By Leslie Nash
The latest version of the COVID-19 vaccine is now available and the U.S. government has recommended that all Americans aged six months and older receive the vaccine. According to data from the U.S. Department of Health and Human Services, 12 million doses have been shipped. However, even several weeks into the rollout, some individuals are facing challenges in securing vaccination appointments for themselves and their children.
Unexpected hurdles, such as providers seeing upfront payments ranging from $150 to $200 have also been reported. This shift occurred in May when the U.S. government concluded its public health emergency declaration related to COVID-19 and delegated the responsibility for distribution, administration, and payment coverage to private entities, including vaccine manufacturers, pharmacies, and insurance providers. Health insurance plans are now legally obligated to cover the vaccine at no charge. In some cases, insurers have instructed individuals to make the upfront payments requested by their pharmacies and file for reimbursement from the insurer.
Meanwhile, independent pharmacies are encountering a unique challenge as they are now required to bear the cost of purchasing vaccine supplies, which was previously covered by the government. This leads to cautious ordering and concerns about potential losses due to vaccine expiration.
Pharmacies and healthcare providers must order vaccine doses directly from manufacturers and receive supplies through distributors. Despite the challenges, vaccine manufacturers Pfizer and Moderna say they successfully shipped the anticipated quantities of vaccine doses. However, some large pharmacy chains, including CVS, have experienced delays in deliveries from their wholesalers. Other retail giants like Walmart and Walgreens indicate they have adequate vaccine supplies to meet local demands.
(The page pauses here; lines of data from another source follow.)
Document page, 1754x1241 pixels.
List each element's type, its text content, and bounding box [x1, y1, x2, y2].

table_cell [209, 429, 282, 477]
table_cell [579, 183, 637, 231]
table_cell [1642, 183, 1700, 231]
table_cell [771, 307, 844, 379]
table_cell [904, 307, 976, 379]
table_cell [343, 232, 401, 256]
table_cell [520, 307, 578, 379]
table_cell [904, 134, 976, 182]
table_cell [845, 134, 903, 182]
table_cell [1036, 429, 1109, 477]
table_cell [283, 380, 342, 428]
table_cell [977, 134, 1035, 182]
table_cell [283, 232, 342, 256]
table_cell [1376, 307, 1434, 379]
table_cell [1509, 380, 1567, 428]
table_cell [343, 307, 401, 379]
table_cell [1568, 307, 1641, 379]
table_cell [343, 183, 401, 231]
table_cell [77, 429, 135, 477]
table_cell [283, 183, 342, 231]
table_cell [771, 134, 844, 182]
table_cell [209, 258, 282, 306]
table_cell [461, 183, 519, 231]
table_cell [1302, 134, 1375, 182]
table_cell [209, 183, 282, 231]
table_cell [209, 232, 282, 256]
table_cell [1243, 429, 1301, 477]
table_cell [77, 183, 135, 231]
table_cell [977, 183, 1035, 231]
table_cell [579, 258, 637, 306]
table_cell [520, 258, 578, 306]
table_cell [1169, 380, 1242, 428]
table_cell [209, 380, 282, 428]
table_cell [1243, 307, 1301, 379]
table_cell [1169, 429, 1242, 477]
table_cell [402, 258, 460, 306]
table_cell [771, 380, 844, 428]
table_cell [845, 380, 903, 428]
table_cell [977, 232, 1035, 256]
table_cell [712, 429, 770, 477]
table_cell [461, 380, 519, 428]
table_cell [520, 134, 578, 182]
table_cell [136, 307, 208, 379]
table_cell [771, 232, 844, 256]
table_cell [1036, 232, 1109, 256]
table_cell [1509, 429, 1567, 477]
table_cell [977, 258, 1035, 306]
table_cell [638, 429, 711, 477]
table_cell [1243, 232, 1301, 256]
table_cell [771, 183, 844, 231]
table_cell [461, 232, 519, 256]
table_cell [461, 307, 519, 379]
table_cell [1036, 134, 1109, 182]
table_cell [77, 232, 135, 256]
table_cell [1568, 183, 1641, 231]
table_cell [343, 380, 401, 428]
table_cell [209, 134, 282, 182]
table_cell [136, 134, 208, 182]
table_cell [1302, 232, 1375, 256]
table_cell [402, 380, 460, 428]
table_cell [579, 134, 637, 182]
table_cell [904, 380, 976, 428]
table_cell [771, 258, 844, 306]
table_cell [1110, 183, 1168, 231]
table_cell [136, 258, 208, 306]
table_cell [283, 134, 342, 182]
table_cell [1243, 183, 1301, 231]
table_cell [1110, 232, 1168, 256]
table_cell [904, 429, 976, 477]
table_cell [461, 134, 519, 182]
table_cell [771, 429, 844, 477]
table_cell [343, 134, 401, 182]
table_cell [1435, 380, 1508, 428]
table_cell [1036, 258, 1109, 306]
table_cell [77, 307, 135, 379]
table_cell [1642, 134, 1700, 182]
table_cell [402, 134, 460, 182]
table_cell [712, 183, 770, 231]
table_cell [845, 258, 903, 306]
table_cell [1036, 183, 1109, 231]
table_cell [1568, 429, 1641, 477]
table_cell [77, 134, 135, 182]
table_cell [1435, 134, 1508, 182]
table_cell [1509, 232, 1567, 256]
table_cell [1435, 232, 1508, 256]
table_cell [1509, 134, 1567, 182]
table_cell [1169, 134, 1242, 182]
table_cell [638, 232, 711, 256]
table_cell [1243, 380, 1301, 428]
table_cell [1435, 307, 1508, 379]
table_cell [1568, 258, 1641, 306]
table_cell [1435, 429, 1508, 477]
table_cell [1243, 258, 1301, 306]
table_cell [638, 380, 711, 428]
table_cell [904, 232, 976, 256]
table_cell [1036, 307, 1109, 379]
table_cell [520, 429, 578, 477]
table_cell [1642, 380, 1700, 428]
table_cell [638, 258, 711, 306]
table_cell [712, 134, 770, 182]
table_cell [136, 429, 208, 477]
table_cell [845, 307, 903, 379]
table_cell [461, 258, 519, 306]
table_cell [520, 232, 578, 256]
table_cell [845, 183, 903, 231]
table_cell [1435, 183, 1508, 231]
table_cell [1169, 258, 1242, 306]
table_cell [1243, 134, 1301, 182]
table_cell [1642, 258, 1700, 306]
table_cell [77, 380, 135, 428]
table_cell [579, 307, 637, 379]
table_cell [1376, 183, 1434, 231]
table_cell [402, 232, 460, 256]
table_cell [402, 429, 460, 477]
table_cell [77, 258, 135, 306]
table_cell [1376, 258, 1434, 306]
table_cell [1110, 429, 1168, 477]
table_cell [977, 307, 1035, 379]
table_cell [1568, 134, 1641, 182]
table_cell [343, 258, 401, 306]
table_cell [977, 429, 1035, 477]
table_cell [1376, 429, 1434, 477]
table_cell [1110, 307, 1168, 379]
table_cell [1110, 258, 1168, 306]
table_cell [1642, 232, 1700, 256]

The resurgence of COVID-19 cases in various parts of the country prompted many Americans to seek vaccination. In September, approximately 4 million people received either the updated Pfizer/BioNTech or Moderna vaccines.
Meanwhile, major wholesale distributors, such as McKesson and Cardinal Health, have distributed millions of vaccine shots, although minor shipping delays have been reported.
The transition to a privatized vaccine distribution system in the United States has presented various obstacles, including difficulty in securing appointments, unexpected upfront payments, and variations in coverage. These challenges have affected the vaccination process and healthcare providers and as the situation continues to evolve, it is necessary for everyone to follow U.S. Health Department recommendations and GET VACCINATED.